Außerdem hat der Papst es nicht versäumt, seine Meinung zu diesem Thema kundzutun. In einem Gespräch mit den Redakteuren von Jesuitenzeitschriften in aller Welt am 19. Mai hatte Papst Franziskus berichtet, dass ein "nicht sehr gesprächiger, aber sehr weiser" Staatschef, mit dem er im Januar zusammengetroffen war, seine Besorgnis über die Haltung der NATO geäußert und erklärt hatte, dass "sie an Russlands Türschwelle bellen und nicht verstehen, dass die Russen von Natur aus imperial sind und keine fremde Macht in ihre Nähe kommen lassen". Der Papst fügte hinzu, er wolle "vermeiden, die komplexe Situation auf Gut und Böse zu reduzieren". 

Informationen aus erster Hand

Was ist also der diplomatische Schlüssel von Papst Franziskus? Vielleicht hat er einfach keins, weil er in erster Linie auf humanitäre Hilfe aus ist. Papst Franziskus forderte die Redakteure der Jesuitenzeitschriften auf, die Geopolitik zu studieren, denn das sei ihre Aufgabe, aber gleichzeitig daran zu denken, das "menschliche Drama" des Krieges zu beleuchten.

Um dem Papst ein besseres Verständnis der Situation zu vermitteln, organisierte Pater Alexander, ein argentinischer Freund des Papstes, in Santa Marta ein Treffen mit zwei seiner Freunde, Jewhen Jakuschew aus Mariupol und Denys Kolyada, einem Berater für den Dialog mit religiösen Organisationen, der einen persönlichen Freund, Myroslav Marynovych, mitgebracht hatte.

Die Sitzung fand am 8. Juni statt und dauerte 45 Minuten. Marynovych sagte, dass "wir darüber gesprochen haben, dass Russland sowohl Waffen als auch falsche Informationen einsetzt", so dass die Ukraine, selbst im Vatikan, hauptsächlich mit russischen Augen gesehen werde, und dass es unfair sei, die Angegriffenen "durch das Prisma der Propagandainformationen des Aggressors" zu betrachten. Marynowytsch forderte den Papst sogar auf, "eine eigene ukrainische Politik zu entwickeln, die nicht von der russischen Politik abgeleitet ist". 

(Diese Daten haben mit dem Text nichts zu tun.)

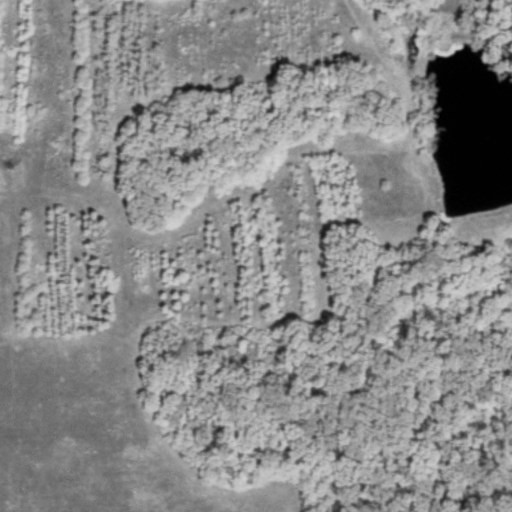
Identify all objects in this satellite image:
road: (490, 13)
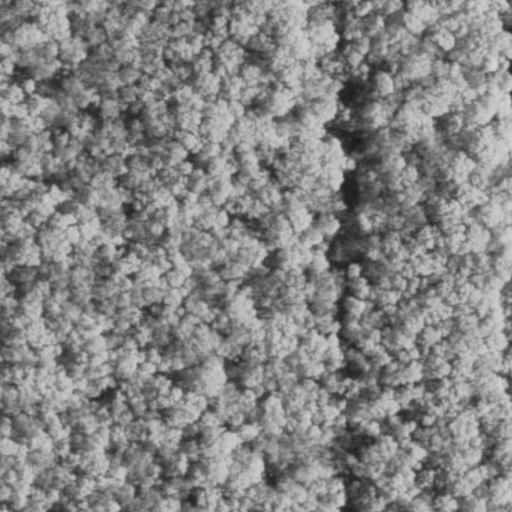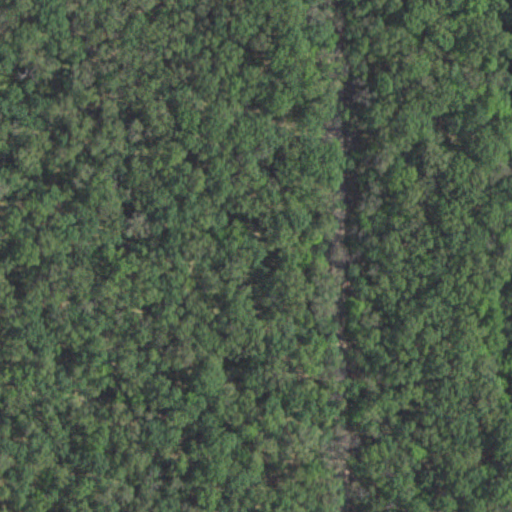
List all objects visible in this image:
road: (331, 256)
road: (14, 479)
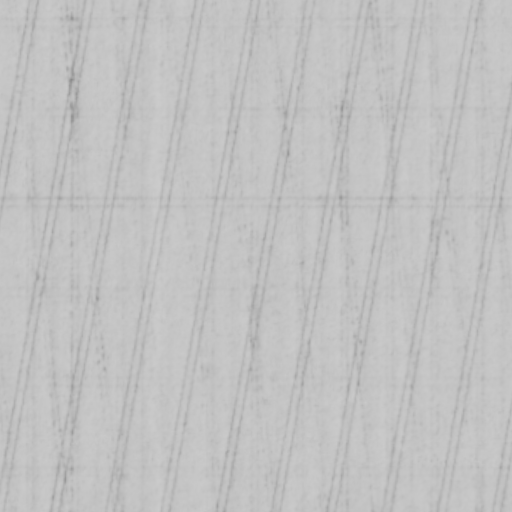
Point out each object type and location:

Diese Worte müssen sehr, sehr sorgfältig gelesen werden, denn sie beziehen sich mehr auf den Papst persönlich als auf die Diplomatie des Heiligen Stuhls, was zu einer Art "Diplomatie der zwei Geschwindigkeiten" gegenüber der Ukraine führt.

Der humanitäre Bereich

Schließlich gibt es noch den dritten Kanal, den humanitären Kanal. Wir haben bereits die beiden von Papst Franziskus entsandten Kardinäle erwähnt. Hinzu kommt das außerordentliche Engagement in diesem Gebiet. Am 22. Juni erläuterte Erzbischof Sviatoslav Shevchuk, Oberhaupt der ukrainischen griechisch-katholischen Kirche, auf der Tagung des Werks für die Hilfe der Ostkirchen das Engagement der Caritas und der katholischen Pfarreien, die traditionell die Anlaufstellen für die Menschen sind.

Die Ukraine ist in drei Zonen unterteilt: die Konfliktzone, in der die erste Hilfe geleistet wird; die Zone, die an die Orte der Kämpfe angrenzt und die erste Anlaufstelle für Flüchtlinge ist, die sowohl aus dem Osten als auch aus dem Westen fliehen (es gibt 6 Millionen Emigranten und 8 Millionen Vertriebene); und die relativ ruhige Zone im Westen der Ukraine, von der aus die Hilfe organisiert wird.

Eine neue Münze des Vatikans

Die jüngste Unterstützungsinitiative ist eine speziell geprägte Münze der vatikanischen Münzanstalt, deren Erlös genau zur Finanzierung der Hilfe für die Ukraine bestimmt ist. Die erste Auflage von 3.000 Exemplaren war sofort ausverkauft, und 2.000 weitere Exemplare werden gerade geprägt. Dies zeigt deutlich, dass die Aufmerksamkeit nicht nur auf die Ukraine gerichtet ist, sondern dass auch die Bereitschaft besteht, etwas zu tun. 

Die Zukunft wird uns zeigen, ob diese drei Wege der vatikanischen Diplomatie zu konkreten Ergebnissen führen. Der Papst hat bekannt gegeben, dass er nach Moskau und dann nach Kiew reisen will. Es wäre jedoch gut, wenn seine Appelle zuerst gehört würden.